Interestingly, nations (like Japan and China) with more homogeneous ethnic mix do not have oppressive "child protection" law and policy similar to those in Canada. In spite of some rare real child abuse cases (a social problem that no law could ever eliminate), countries that do not have such destructive "child protection" law ironically have better disciplined children and stronger family ties from which a nation is built. They certainly do not have the problem of wrongful child abuse conviction on parents (a "false positive" or Type I error in statistical term) as their social workers do not have the authority to remove children. Does it mean that children in these nations are not adequately protected?

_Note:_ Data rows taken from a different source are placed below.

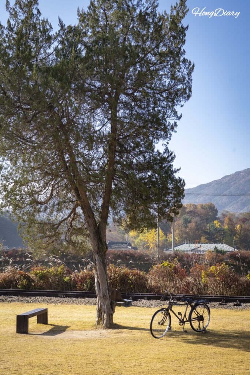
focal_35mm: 60
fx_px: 625
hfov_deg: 22.6
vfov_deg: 33.4
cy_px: 188
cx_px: 125
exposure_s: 1/100
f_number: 9
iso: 100
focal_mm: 60
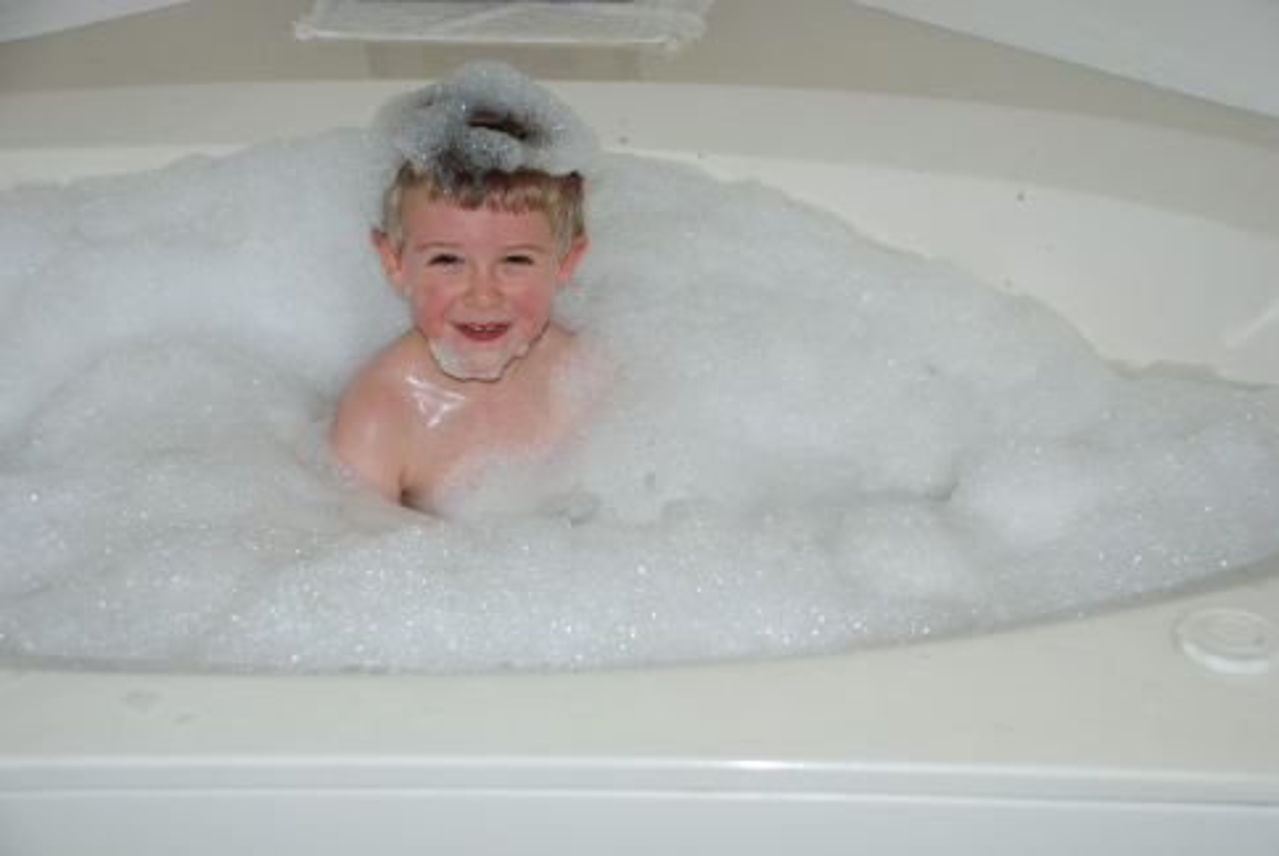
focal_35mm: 57
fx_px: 2028
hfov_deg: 35.0
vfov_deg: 23.8
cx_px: 640
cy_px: 428
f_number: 4.5
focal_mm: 38
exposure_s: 1/60
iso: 200
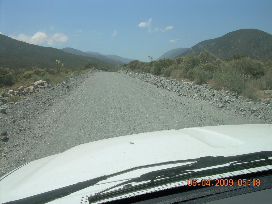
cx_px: 136
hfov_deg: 49.0
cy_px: 102
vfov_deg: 37.7
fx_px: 299
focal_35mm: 38
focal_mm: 6.3
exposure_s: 1/500
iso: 50
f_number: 4.6
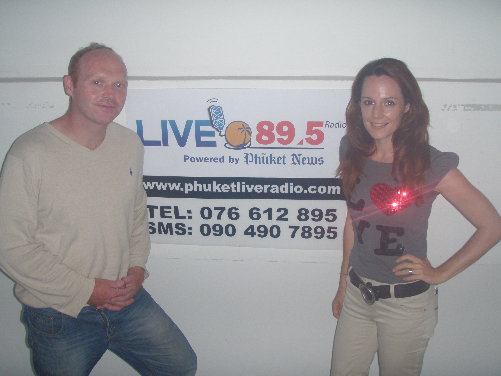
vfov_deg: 37.7
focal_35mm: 38
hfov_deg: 49.0
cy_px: 188
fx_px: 550
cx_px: 250
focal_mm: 6.7
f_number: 3.5
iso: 100
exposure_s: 1/30
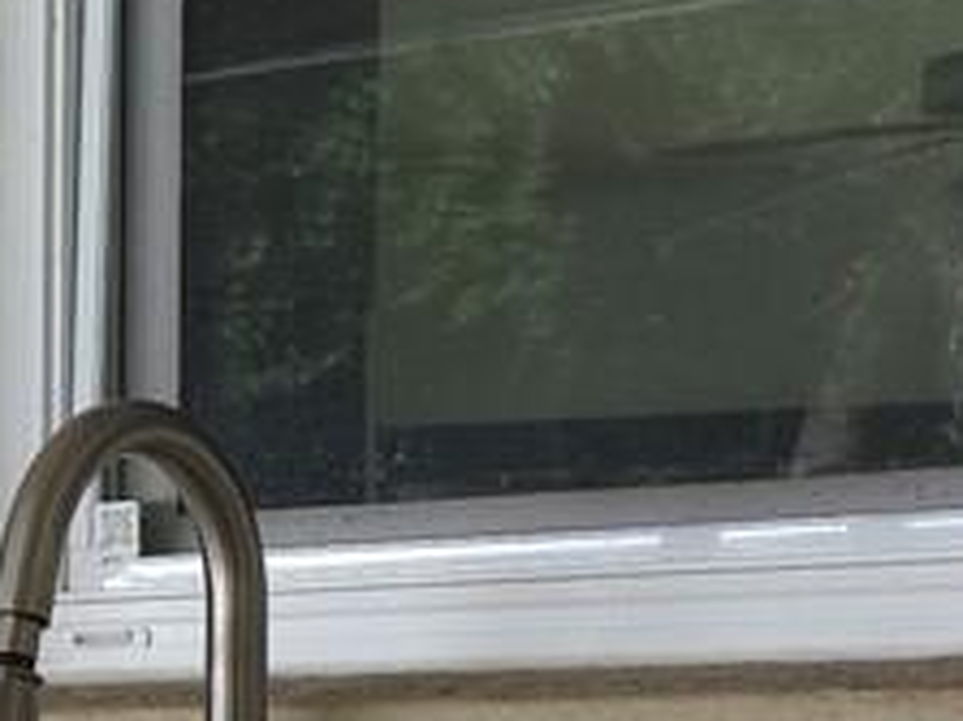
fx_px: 4588
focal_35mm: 165
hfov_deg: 10.2
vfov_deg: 8.9
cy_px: 764
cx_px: -1468
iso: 25
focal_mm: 6.3
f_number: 1.7
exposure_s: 1/60
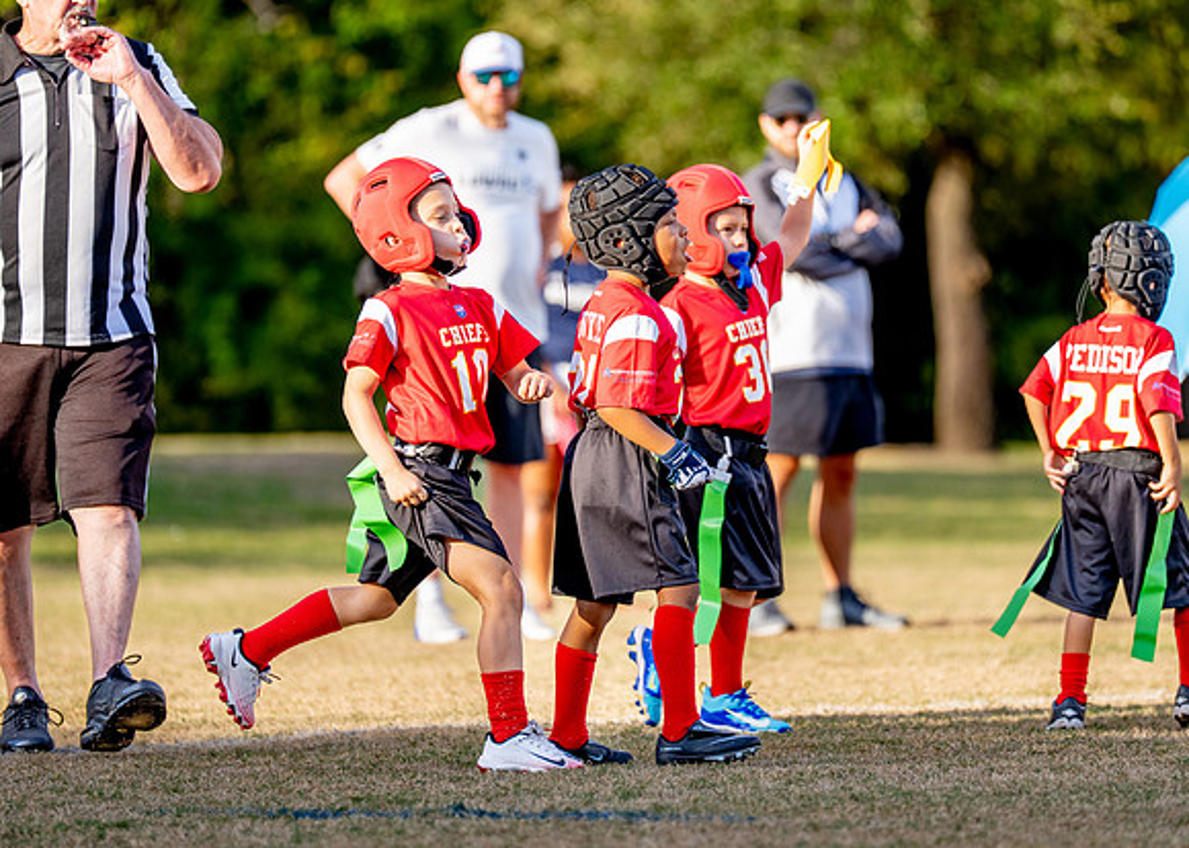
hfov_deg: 6.6
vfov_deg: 4.7
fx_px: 10320
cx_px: 674
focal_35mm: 306
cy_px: 303
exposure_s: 1/1600
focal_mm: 200
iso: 250
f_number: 2.8
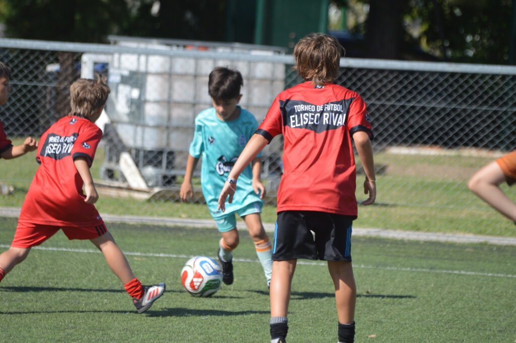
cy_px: 172
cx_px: 258
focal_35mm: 330
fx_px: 4726
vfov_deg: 4.2
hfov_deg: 6.2
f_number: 5
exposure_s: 1/1600
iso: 400
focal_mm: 220
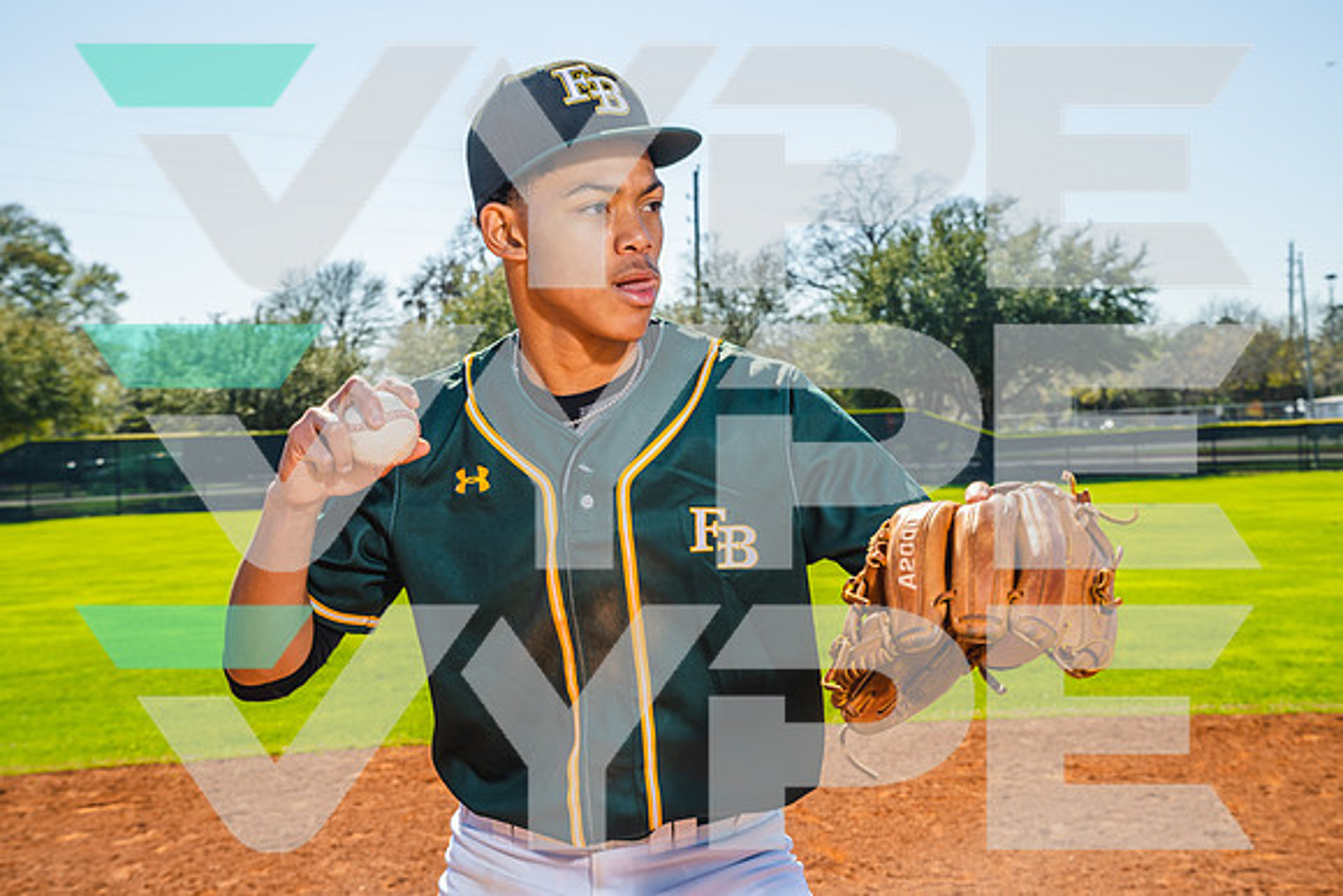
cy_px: 448
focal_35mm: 54
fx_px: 2015
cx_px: 672
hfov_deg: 36.9
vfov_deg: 25.1
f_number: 9
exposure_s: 1/125
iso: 100
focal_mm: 54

Absolutely not.
As Canadians become less tolerant of prejudice, oppression and corruption in recent years, the industry evolved from blatant open oppression to subtle persecution under the noble pretext of child protection. It is safe to contend that modern child protection is a sugar-coated derivative of the now renounced residential schools. How could one denounce residential schools and yet praise modern child protection when the two regimes are essentially the same? It is illogical.
Child removal does not equal child protection. Absolute power to remove children is seldom called for and will corrupt absolutely. Such power is open to abuse not only by government and service providers but also by other parties such as estranged spouses, hostile in-laws and malicious informants for reasons other than child protection. After all, there is a due process of bail hearing in criminal law that allow authorities to legally separate abusive parents from vulnerable children. "Child protection" law contains provisions that allow bureaucrats to circumvent due process in law and creates an extremely powerful bureaucracy. There is little check and balance to curb corruption. Child removal authority is oppressive, redundant and counterproductive. As long as government retains child removal authority, our safety and freedom are in jeopardy.
[This page was added on 12 January 2009, last revised 18 October 2015.]